Going back on the Spirit of the sage part. It could mean that my [Sharingan] will give me the possibility of having a way higher strength of spirit than any normal human cultivator, it can also mean that I have a higher growth multiplier to my [Spirit]. This can also explain how I was able to access my mindscape during my enlightenment some days ago. Assessing the mindscape, if I am not mistaken, is a skill that only people with strong [Spirit] and experience can access. So I can guess that my [spirit] is pretty strong for it to be possible, sadly I can't access it at will, yet.

But what bugs me is the second most fundamental thing about the [Sharingan], Genjutsu or Illusions for a better understanding. I have no fucking idea how to cast an illusion using Ki, but it should be one of the major parts of my [Sharingan] so I guess it's entirely possible for me to "discover" how to do it in the future.

Then there is also the [Mangekyo Sharingan], the evolved form of the normal [Sharingan], it's extremely powerful and it generally comes with a unique set of skills depending on the user. Shisui had his op illusion brainwashing technique, Itachi had [Tsukuyomi] and [Amaterasu], and if the games were right Madara had some sort of time-related [Magekyo Sharingan] ability.

Talking about Madara, he was able to even use his [Susanoo] without his eyes, which in my theory is due to the strength of his spirit. Of course, there was some chakra bullshittery involved, but my guess is that his spirit was strong enough to manifest his [Sharingan] avatar, so maybe if one day my spirit is strong enough I can also do the same? but Madara was technically the reincarnation of a quarter space god, so I guess I have a slight disadvantage? But that is the stuff for the future, right now I have a ton of new techniques o test and experiment with.

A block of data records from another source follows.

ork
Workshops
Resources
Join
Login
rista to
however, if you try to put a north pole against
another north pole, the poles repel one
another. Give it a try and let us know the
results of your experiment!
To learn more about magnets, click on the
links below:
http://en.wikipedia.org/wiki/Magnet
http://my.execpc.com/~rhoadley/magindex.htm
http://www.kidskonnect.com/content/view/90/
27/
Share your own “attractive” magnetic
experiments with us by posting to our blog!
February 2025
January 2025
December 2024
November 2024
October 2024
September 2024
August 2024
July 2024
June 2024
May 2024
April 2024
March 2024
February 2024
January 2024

But first, before using any technique I need to reach the [Second Step] on my Ki control training, circulating the Ki at the same time as I do an exercise. For me to reach the [Second Step] the circulation training I would have to circulate my cultivation technique while doing physical exercises in other to balance both my Ki and Body, thankfully with a muscular and big body like mine the physical part is mostly taken care of, now I just need to circulate my technique while I move in order to synchronize both. And the moment I am able to use a skill I could be considered to have advanced to the second Rank of [Practitioner], but until that I am a beginner.

Sadly I've been stuck on the peak of the [First Step] for quite some time right now, maybe I need some "battle experience to breakthrough" like those cultivators in those xianxia novels. Ha, as if something like that would happen to me.

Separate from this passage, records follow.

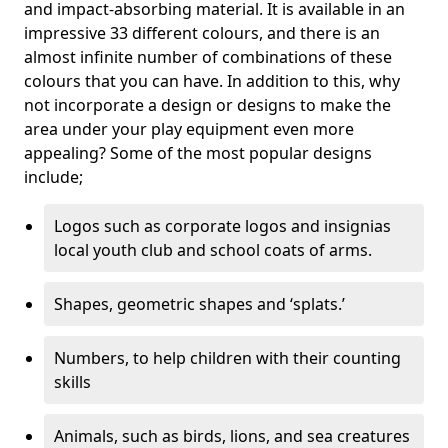
and impact-absorbing material. It is available in an
impressive 33 different colours, and there is an
almost infinite number of combinations of these
colours that you can have. In addition to this, why
not incorporate a design or designs to make the
area under your play equipment even more
appealing? Some of the most popular designs
include;
Logos such as corporate logos and insignias
local youth club and school coats of arms.
Shapes, geometric shapes and ‘splats.’
Numbers, to help children with their counting
skills
Animals, such as birds, lions, and sea creatures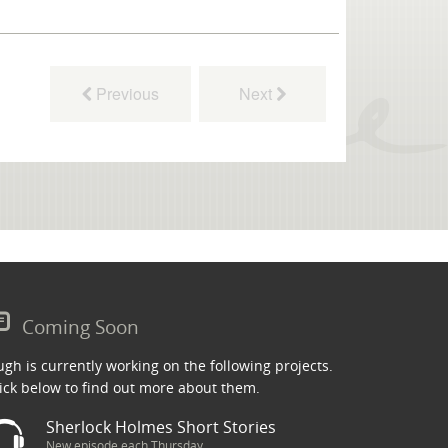
Previous
Next
Coming Soon
gh is currently working on the following projects.
ick below to find out more about them.
Sherlock Holmes Short Stories
New episode each Thursday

Almost to slap me in the face, I could feel the air changing, that kind of heavy foreboding feeling, something very similar to what I've felt before entering my last time on the underground arena. I was right now on a crossroad, looking at the other streets I see three different people, but I only recognize one of them.

WARNING: I will take some liberties with the content, IT WON'T BE CANONICALLY ACCURATE. So please don't state the obvious, it's just a waste of time.